Closed dragen1860 closed 4 years ago
This appears to happen because of the broadcasted multiply that follows the squeeze-and-excitation layers.
@hollance oh.... any ways to accerlerate this? thank you.
The ANE seems to work fine with regular multiply layers, even if they do limited broadcasting, so you could try replacing the multiplyBroadcastable layer with a multiply layer (have not tried this yet myself).
@hollance Wow, I saw your machinethink blogs. That's really detailed blogs. Helpful! Great appreciation to that. May I ask you for some suggestions. Currently I'm using Mobilenetv2 on Coreml. It's fast with 3ms on NPU for binary classification. However, I still want to get some accerleration done. Any tips to accelerate it? or is there Any deep models run faster than mobv2 on coreml? Thank you.
@dragen1860 Well, I did write a blog post about this: https://machinethink.net/blog/mobile-architectures/ 😄
@hollance Yeah, i actully read your detailed blog already. But from your blog, it seems mobv2 and mobv3, efficientnet is the best choices. But currently Only mobv2 can be accelerated by NPU. these Modules containing SE module will run slower on NPU compared with CPU.
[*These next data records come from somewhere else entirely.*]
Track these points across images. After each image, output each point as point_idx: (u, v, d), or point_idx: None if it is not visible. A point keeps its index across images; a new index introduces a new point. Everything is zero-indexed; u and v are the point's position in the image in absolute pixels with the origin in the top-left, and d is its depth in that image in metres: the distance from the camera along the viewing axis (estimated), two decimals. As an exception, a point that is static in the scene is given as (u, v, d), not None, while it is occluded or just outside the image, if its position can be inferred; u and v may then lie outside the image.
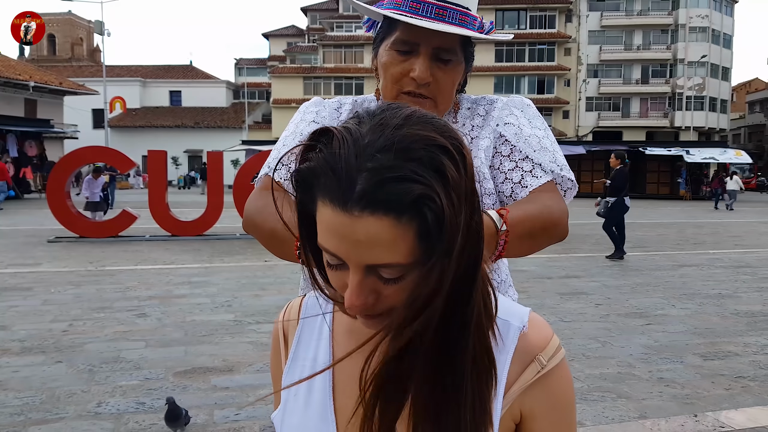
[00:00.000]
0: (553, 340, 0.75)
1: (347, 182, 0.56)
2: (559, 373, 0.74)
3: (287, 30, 56.60)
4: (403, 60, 1.09)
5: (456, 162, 0.58)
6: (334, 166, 0.57)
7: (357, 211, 0.56)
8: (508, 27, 45.25)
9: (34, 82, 28.20)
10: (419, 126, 0.59)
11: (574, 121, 45.53)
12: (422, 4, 1.06)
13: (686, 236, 12.28)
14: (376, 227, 0.56)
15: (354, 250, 0.59)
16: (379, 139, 0.57)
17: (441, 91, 1.11)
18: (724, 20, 46.27)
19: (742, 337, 4.74)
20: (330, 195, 0.58)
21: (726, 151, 29.69)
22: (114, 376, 3.67)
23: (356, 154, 0.57)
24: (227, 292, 6.12)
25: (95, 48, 61.64)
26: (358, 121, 0.61)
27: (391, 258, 0.58)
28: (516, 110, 1.19)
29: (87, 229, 10.43)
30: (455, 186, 0.57)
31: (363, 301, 0.61)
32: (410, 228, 0.57)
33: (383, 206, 0.56)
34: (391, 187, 0.55)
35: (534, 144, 1.14)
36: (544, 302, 5.85)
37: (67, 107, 34.86)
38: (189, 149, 48.20)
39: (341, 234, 0.58)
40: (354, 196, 0.56)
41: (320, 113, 1.24)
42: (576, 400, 2.95)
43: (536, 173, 1.11)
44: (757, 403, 3.39)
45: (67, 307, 5.45)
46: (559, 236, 1.08)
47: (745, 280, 7.28)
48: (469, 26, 1.10)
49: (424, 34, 1.07)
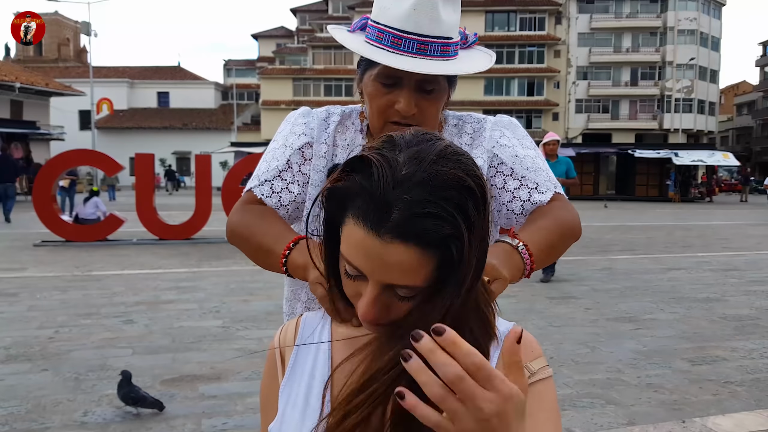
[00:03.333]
0: (541, 359, 0.79)
1: (384, 209, 0.62)
2: (546, 385, 0.77)
3: (276, 31, 56.52)
4: (387, 92, 1.12)
5: (478, 204, 0.64)
6: (373, 191, 0.62)
7: (389, 237, 0.62)
8: (497, 29, 45.48)
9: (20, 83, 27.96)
10: (452, 164, 0.64)
11: (563, 123, 45.77)
12: (404, 40, 1.07)
13: (675, 239, 12.36)
14: (403, 254, 0.62)
15: (378, 269, 0.64)
16: (417, 173, 0.62)
17: (426, 119, 1.14)
18: (712, 23, 46.74)
19: (730, 342, 4.77)
20: (364, 217, 0.63)
21: (714, 154, 29.94)
22: (100, 384, 3.63)
23: (394, 184, 0.62)
24: (215, 298, 6.08)
25: (82, 49, 61.19)
26: (393, 148, 0.65)
27: (410, 281, 0.64)
28: (506, 131, 1.23)
29: (73, 233, 10.33)
30: (476, 228, 0.64)
31: (375, 314, 0.67)
32: (433, 259, 0.63)
33: (414, 238, 0.61)
34: (424, 222, 0.61)
35: (529, 164, 1.19)
36: (534, 306, 5.86)
37: (54, 108, 34.58)
38: (177, 151, 47.96)
39: (370, 254, 0.64)
40: (389, 224, 0.61)
41: (309, 125, 1.24)
42: (565, 407, 2.92)
43: (541, 189, 1.17)
44: (744, 409, 3.40)
45: (54, 313, 5.39)
46: (576, 238, 1.17)
47: (733, 283, 7.33)
48: (451, 55, 1.11)
49: None
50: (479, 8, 45.48)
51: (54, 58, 58.46)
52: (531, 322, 5.22)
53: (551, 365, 4.13)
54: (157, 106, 52.10)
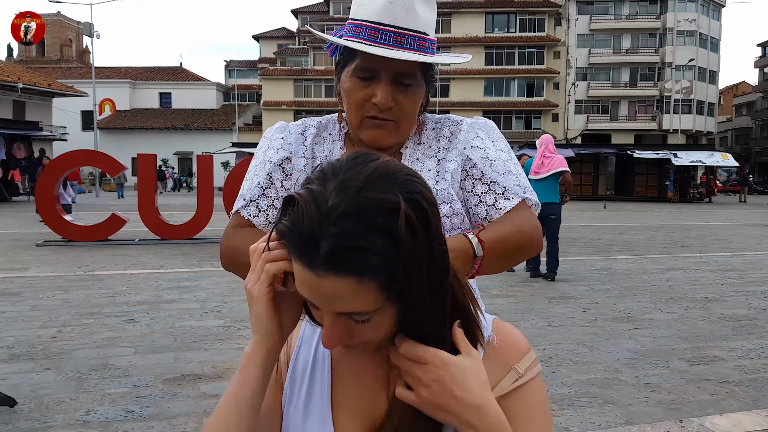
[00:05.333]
0: (530, 353, 0.81)
1: (312, 245, 0.63)
2: (535, 384, 0.80)
3: (278, 32, 56.52)
4: (364, 86, 1.12)
5: (414, 226, 0.64)
6: (301, 228, 0.64)
7: (322, 271, 0.63)
8: (497, 30, 45.52)
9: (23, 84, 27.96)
10: (380, 187, 0.65)
11: (563, 123, 45.81)
12: (380, 32, 1.09)
13: (674, 239, 12.39)
14: (339, 285, 0.64)
15: (323, 300, 0.67)
16: (341, 204, 0.63)
17: (403, 114, 1.14)
18: (711, 24, 46.76)
19: (728, 342, 4.80)
20: (299, 253, 0.65)
21: (713, 154, 29.96)
22: (103, 383, 3.66)
23: (320, 219, 0.63)
24: (217, 297, 6.12)
25: (84, 49, 61.27)
26: (322, 181, 0.66)
27: (357, 308, 0.66)
28: (481, 133, 1.22)
29: (76, 233, 10.36)
30: (411, 248, 0.64)
31: (336, 341, 0.70)
32: (371, 285, 0.64)
33: (345, 269, 0.63)
34: (351, 255, 0.62)
35: (500, 168, 1.18)
36: (533, 306, 5.89)
37: (56, 109, 34.58)
38: (179, 151, 48.01)
39: (312, 288, 0.66)
40: (318, 259, 0.63)
41: (287, 139, 1.24)
42: (563, 406, 2.95)
43: (508, 195, 1.15)
44: (742, 408, 3.43)
45: (56, 312, 5.42)
46: (534, 251, 1.16)
47: (731, 283, 7.36)
48: (427, 50, 1.12)
49: (384, 60, 1.09)
50: (479, 9, 45.52)
51: (56, 59, 58.53)
52: (530, 322, 5.25)
53: (550, 365, 4.15)
54: (159, 107, 52.12)
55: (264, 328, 0.74)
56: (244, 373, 0.74)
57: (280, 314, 0.75)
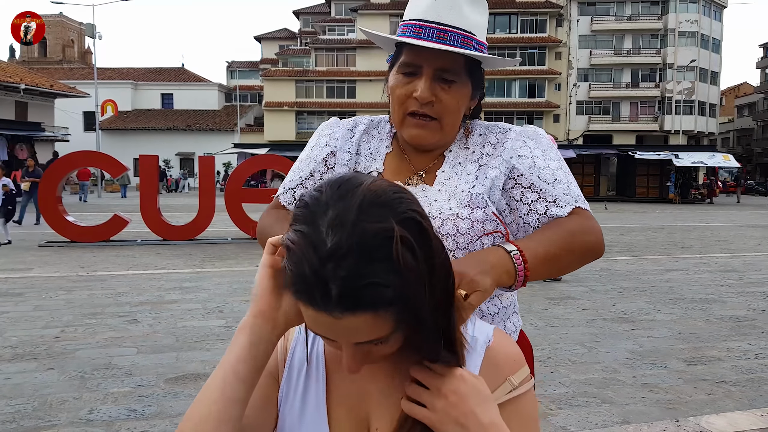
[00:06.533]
0: (524, 368, 0.84)
1: (322, 290, 0.63)
2: (528, 398, 0.83)
3: (279, 33, 56.56)
4: (407, 82, 1.13)
5: (413, 248, 0.66)
6: (304, 277, 0.64)
7: (338, 313, 0.64)
8: (499, 31, 45.49)
9: (25, 85, 28.06)
10: (373, 215, 0.65)
11: (564, 124, 45.79)
12: (424, 28, 1.10)
13: (674, 240, 12.41)
14: (357, 322, 0.66)
15: (342, 336, 0.69)
16: (342, 242, 0.63)
17: (446, 111, 1.13)
18: (713, 25, 46.71)
19: (726, 342, 4.83)
20: (308, 300, 0.66)
21: (714, 155, 29.97)
22: (106, 382, 3.70)
23: (321, 261, 0.63)
24: (218, 298, 6.16)
25: (87, 50, 61.37)
26: (313, 220, 0.66)
27: (375, 336, 0.69)
28: (530, 141, 1.20)
29: (78, 234, 10.42)
30: (414, 273, 0.66)
31: (359, 366, 0.73)
32: (387, 315, 0.66)
33: (360, 308, 0.64)
34: (364, 292, 0.63)
35: (548, 177, 1.15)
36: (532, 307, 5.92)
37: (58, 110, 34.71)
38: (181, 152, 48.07)
39: (328, 327, 0.68)
40: (332, 302, 0.64)
41: (334, 135, 1.27)
42: (561, 406, 2.98)
43: (560, 203, 1.13)
44: (738, 408, 3.47)
45: (59, 312, 5.47)
46: (591, 253, 1.13)
47: (730, 284, 7.39)
48: (472, 49, 1.11)
49: (426, 55, 1.10)
50: (481, 10, 45.50)
51: (59, 60, 58.62)
52: (529, 323, 5.28)
53: (548, 365, 4.19)
54: (161, 108, 52.21)
55: (255, 290, 0.76)
56: (233, 340, 0.76)
57: (284, 300, 0.75)
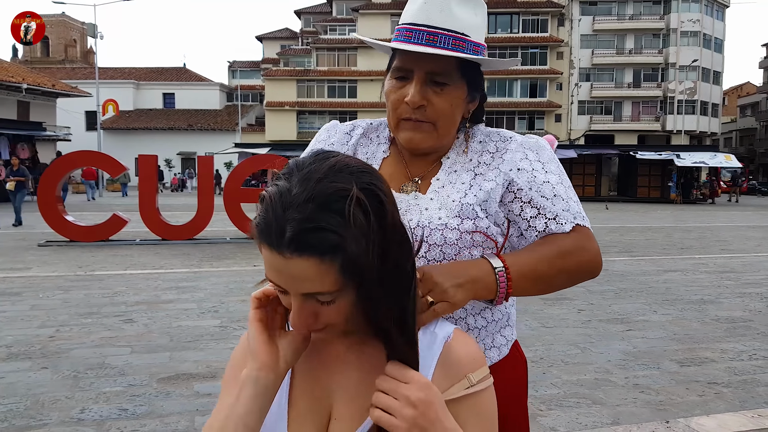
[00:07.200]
0: (484, 367, 0.86)
1: (278, 231, 0.71)
2: (486, 394, 0.85)
3: (281, 33, 56.62)
4: (400, 86, 1.12)
5: (367, 211, 0.72)
6: (267, 219, 0.72)
7: (288, 253, 0.71)
8: (500, 31, 45.50)
9: (27, 84, 28.11)
10: (339, 177, 0.73)
11: (566, 124, 45.76)
12: (414, 32, 1.08)
13: (673, 241, 12.40)
14: (303, 265, 0.71)
15: (290, 282, 0.74)
16: (303, 192, 0.71)
17: (439, 114, 1.11)
18: (715, 25, 46.64)
19: (720, 344, 4.82)
20: (267, 240, 0.72)
21: (716, 155, 29.91)
22: (98, 382, 3.72)
23: (285, 207, 0.71)
24: (214, 297, 6.17)
25: (89, 50, 61.46)
26: (289, 176, 0.74)
27: (321, 288, 0.73)
28: (530, 153, 1.16)
29: (77, 234, 10.44)
30: (363, 231, 0.72)
31: (304, 321, 0.77)
32: (333, 265, 0.71)
33: (307, 250, 0.70)
34: (312, 236, 0.70)
35: (548, 192, 1.11)
36: (528, 308, 5.92)
37: (60, 109, 34.75)
38: (182, 152, 48.16)
39: (279, 270, 0.73)
40: (284, 242, 0.70)
41: (330, 138, 1.27)
42: (551, 407, 2.98)
43: (560, 221, 1.10)
44: (728, 409, 3.46)
45: (55, 312, 5.49)
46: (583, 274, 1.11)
47: (728, 285, 7.38)
48: (465, 51, 1.09)
49: (416, 59, 1.08)
50: (483, 10, 45.46)
51: (61, 59, 58.76)
52: (524, 323, 5.28)
53: (540, 366, 4.19)
54: (162, 107, 52.31)
55: (252, 346, 0.81)
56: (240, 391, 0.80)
57: (280, 345, 0.82)
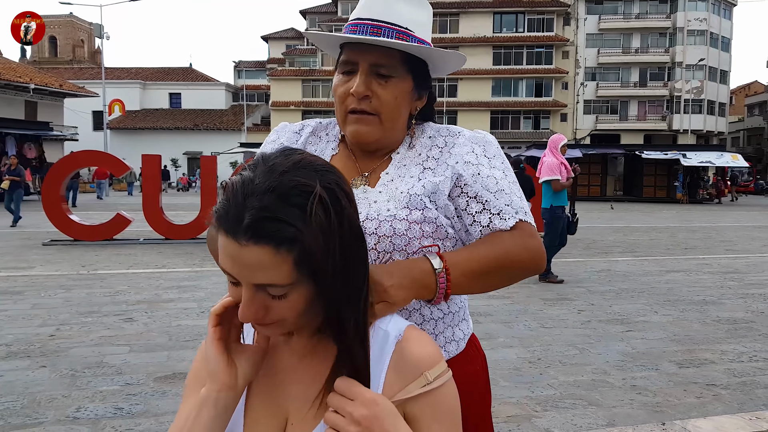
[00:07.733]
0: (441, 363, 0.85)
1: (236, 217, 0.71)
2: (445, 390, 0.84)
3: (286, 33, 56.65)
4: (346, 80, 1.14)
5: (328, 209, 0.73)
6: (228, 206, 0.72)
7: (244, 240, 0.71)
8: (505, 30, 45.42)
9: (35, 85, 28.28)
10: (303, 173, 0.74)
11: (571, 124, 45.60)
12: (359, 26, 1.11)
13: (678, 241, 12.33)
14: (258, 254, 0.71)
15: (243, 271, 0.73)
16: (266, 183, 0.72)
17: (383, 106, 1.12)
18: (722, 23, 46.37)
19: (720, 345, 4.79)
20: (225, 227, 0.72)
21: (723, 155, 29.72)
22: (95, 381, 3.73)
23: (246, 195, 0.71)
24: (215, 297, 6.18)
25: (96, 50, 61.73)
26: (255, 167, 0.75)
27: (274, 279, 0.73)
28: (477, 148, 1.17)
29: (81, 233, 10.50)
30: (322, 228, 0.72)
31: (253, 314, 0.75)
32: (288, 257, 0.71)
33: (263, 238, 0.70)
34: (269, 225, 0.70)
35: (491, 186, 1.13)
36: (528, 308, 5.91)
37: (67, 109, 34.94)
38: (188, 151, 48.31)
39: (233, 257, 0.73)
40: (241, 228, 0.70)
41: (279, 139, 1.28)
42: (547, 408, 2.97)
43: (504, 216, 1.11)
44: (726, 412, 3.44)
45: (56, 311, 5.51)
46: (523, 272, 1.11)
47: (731, 286, 7.33)
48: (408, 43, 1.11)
49: (361, 52, 1.11)
50: (487, 9, 45.41)
51: (68, 60, 59.03)
52: (523, 323, 5.27)
53: (538, 366, 4.17)
54: (168, 107, 52.49)
55: (211, 367, 0.81)
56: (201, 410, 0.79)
57: (238, 362, 0.82)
Indeed, I try to transfer the broadcasted multiply by manual repeat
and then multiply
, as follows:
class SELayer(nn.Module):
def __init__(self, channel, reduction=4, width=56):
super(SELayer, self).__init__()
self.avg_pool = nn.AdaptiveAvgPool2d(1)
self.fc = nn.Sequential(
nn.Linear(channel, channel // reduction),
nn.ReLU(inplace=True),
nn.Linear(channel // reduction, channel),
h_sigmoid()
)
self.width = width
def forward(self, x):
b, c, h, w = x.size()
y = self.avg_pool(x).view(b, c)
y = self.fc(y)
y = y.view(b, c, 1, 1)
# repeat to [b, c, h, w]
y = y.repeat(1, 1, self.width, self.width)
print('x:', x.shape, 'y:', y.shape, self.width)
out = x * y
# reshape to vector and then mulitply
out = torch.mul(x.view(-1), y.view(-1))
# restore the shape
out = out.reshape(b, c, h, w)
return out
But it still not get accerlerated! any tips? Thank you.
The MobileNetV3 that I converted from TensorFlow (using tfcoreml) already uses plain "multiply" layers instead of "multiplyBroadcastable". The "multiply" layer already does a few limited kinds of broadcasting, so you don't need to manually duplicate the rows/columns of the tensor. That just makes everything slower. I'd need to dig deeper into exactly which layers are preventing the model from running on the ANE.
I trained MobileNet V3 using my dataset, then, I converted the trained model using coremltools. Everything worked well, except when testing my model on iPhone 12 Pro, it took +20 milliseconds for one inference, while MobileNet V2 took only 1 to 2 milliseconds for running one inference. Any suggestions on how did you solve this problem?
I used pretrained MobileNet V2 and V3 from PyTorch's Model Zoo.
@Sehaba95 For inference time debugging, a useful tool is Xcode with "Performance reports" and "Profile with instruments". See https://developer.apple.com/machine-learning/core-ml/ for details. Hope it helps!
Dear all, Has anyone succed run mobileetv3 small/large on Iphone with NPU/GPU/CPU accelerated? in my case, i found the mobilenetv3 small run on CPU with 10ms inference time, compared with 20ms for mobilenetv2 cpu. However, mobilenetv3 run on NPU need 11ms , compared with 3ms for mobilenetv2. I do not know why? any tips? Thank you.